Solo eyed her warily.

“I don’t believe you.” That only earned him a laugh.

“Good, good. I don’t expect you to believe me. I don’t expect you to trust me. I don’t trust anyone other than Hollow here.” She motioned to the silent blue thing that was hovering protectively near her. “And if I don’t trust you, how do I expect you to trust me, hm? That would be hypocritical of me…and I hate hypocrisy.”

“Hmph. So did you just come to tell me who I am or what?”

“No, of course not. I came to strike a deal with you. I want you to work with me.”

Solo instantly recoiled. No. He couldn’t. Not after what happened. After what happened with Punk and his gang, he couldn’t…he couldn’t get close with other people again. He wouldn’t be that weak. Ever.

As if reading his thoughts, the woman continued on. “I don’t expect us to be close. If anything, this is merely repaying debts to each other. I’ll tell you everything I know about the Mu. I’ll have Hollow train you up in your fighting skills so that you can be a strong warrior in your own right instead of lashing out at everyone when you’re hurt. And in return, I want you to help me rediscover the Mu. That is all. We’d simply be two people sharing the same goal.”

“So…you won’t actually…hold me to anything?” Solo was hesitant. “We don’t have to be close…”

“Not at all. We won’t even need to meet up face to face, if you wish it. Simply report to me, and I will report to you.

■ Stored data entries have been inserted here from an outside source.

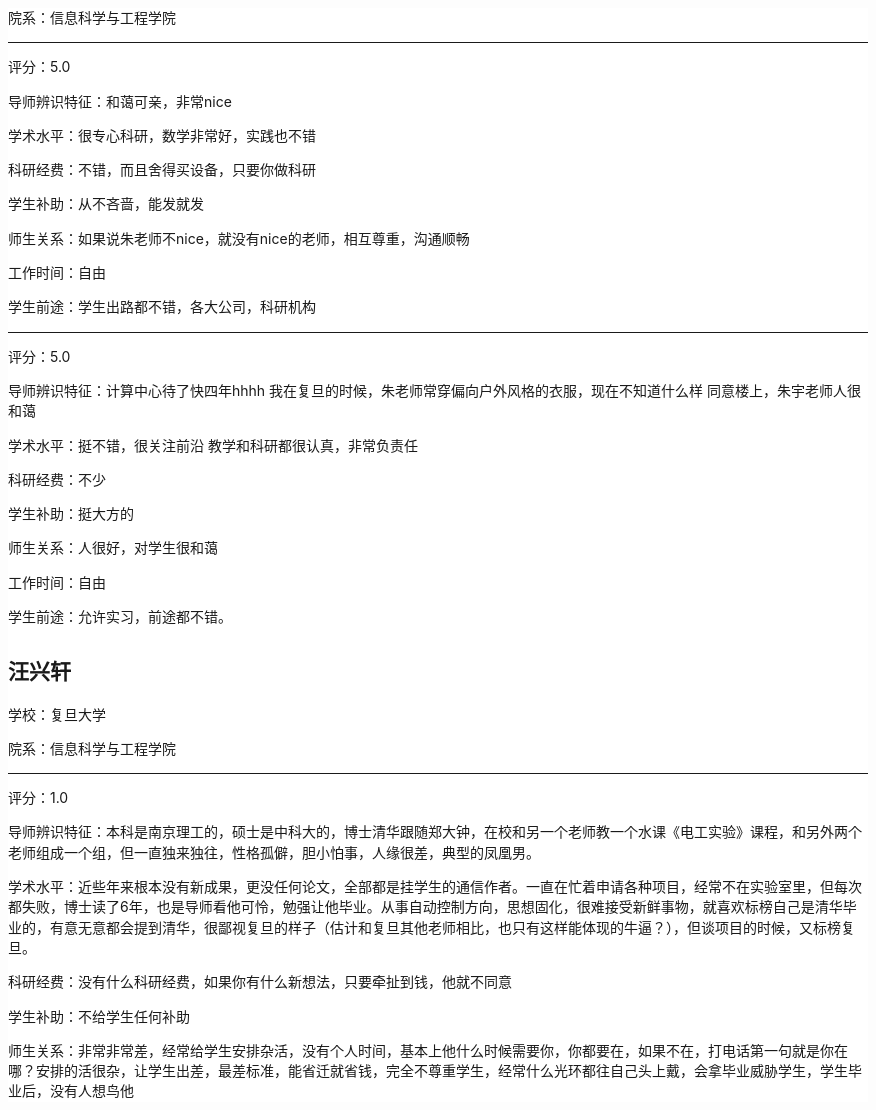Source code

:院系：信息科学与工程学院

* * *

评分：5.0

导师辨识特征：和蔼可亲，非常nice

学术水平：很专心科研，数学非常好，实践也不错

科研经费：不错，而且舍得买设备，只要你做科研

学生补助：从不吝啬，能发就发

师生关系：如果说朱老师不nice，就没有nice的老师，相互尊重，沟通顺畅

工作时间：自由

学生前途：学生出路都不错，各大公司，科研机构

* * *

评分：5.0

导师辨识特征：计算中心待了快四年hhhh
我在复旦的时候，朱老师常穿偏向户外风格的衣服，现在不知道什么样
同意楼上，朱宇老师人很和蔼

学术水平：挺不错，很关注前沿
教学和科研都很认真，非常负责任

科研经费：不少

学生补助：挺大方的

师生关系：人很好，对学生很和蔼

工作时间：自由

学生前途：允许实习，前途都不错。

## 汪兴轩

学校：复旦大学

院系：信息科学与工程学院

* * *

评分：1.0

导师辨识特征：本科是南京理工的，硕士是中科大的，博士清华跟随郑大钟，在校和另一个老师教一个水课《电工实验》课程，和另外两个老师组成一个组，但一直独来独往，性格孤僻，胆小怕事，人缘很差，典型的凤凰男。

学术水平：近些年来根本没有新成果，更没任何论文，全部都是挂学生的通信作者。一直在忙着申请各种项目，经常不在实验室里，但每次都失败，博士读了6年，也是导师看他可怜，勉强让他毕业。从事自动控制方向，思想固化，很难接受新鲜事物，就喜欢标榜自己是清华毕业的，有意无意都会提到清华，很鄙视复旦的样子（估计和复旦其他老师相比，也只有这样能体现的牛逼？），但谈项目的时候，又标榜复旦。

科研经费：没有什么科研经费，如果你有什么新想法，只要牵扯到钱，他就不同意

学生补助：不给学生任何补助

师生关系：非常非常差，经常给学生安排杂活，没有个人时间，基本上他什么时候需要你，你都要在，如果不在，打电话第一句就是你在哪？安排的活很杂，让学生出差，最差标准，能省迁就省钱，完全不尊重学生，经常什么光环都往自己头上戴，会拿毕业威胁学生，学生毕业后，没有人想鸟他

Very simple.”

“Mmph…” Solo didn’t like this. He didn’t want to be in any sort of relationship with anyone.

But this woman knew who he was. She could give him the tools he needed to find his real people, his real civilization, and then he wouldn’t have to deal with her anymore. It was a temporary thing.

“…Okay. I’ll do it.”

“Very well.” She rose from the bed. “I’ll have the papers drawn up, and we’ll leave this very day.”

0-0-0-0-0

And so it was that Doctor Orihime became the legal guardian and foster parent to Solo. She did all that she said she would. She trained him up so that he was strong, stronger than Hollow, even. She told him everything about the Mu that she had discovered, gave him more relics to hold onto. And he kept up his end of the bargain as well. He told her whatever he could.

It wasn’t a loving relationship at all. That was fine with both of them. Neither Orihime nor Solo were looking for affection. Neither of them trusted the other enough to give them their heart, nor did they want to. Orihime had hardened her heart to everything, only focused on her own goal. And Solo simply did not want to trust again.

They were united by the same purpose. They both planned to be done with the other as soon as it was accomplished. Orihime looked down on Solo as a mere naïve child and a tool to use. Solo looked up at her with distrust and a means to an end. They had no problem with hating each other, and Solo did so with fevered intensity.

Solo would always be indebted to Orihime for giving him an identity. No matter what he did for her, he would never be able to repay that back. He hated her for that. He hated her for the fact that she knew it and would not hesitate to use it.

And he hated her for the fact that due to this, he would never really be able to say no to her.

It didn’t matter. In the end, she’d leave him as well. They all did, whether they chose to leave or he’d push them away. He’d be alone to the rest of his days.

He was Solo, of the ancient empire of Mu. The last of his kind. That was what he was meant to be.

Alone.

0-0-Fin-0-0

[A/N]: Mmph. I'm not sure how happy I am with this fic. Ah well. It's out now. That's my personal headcanon on Solo's backstory.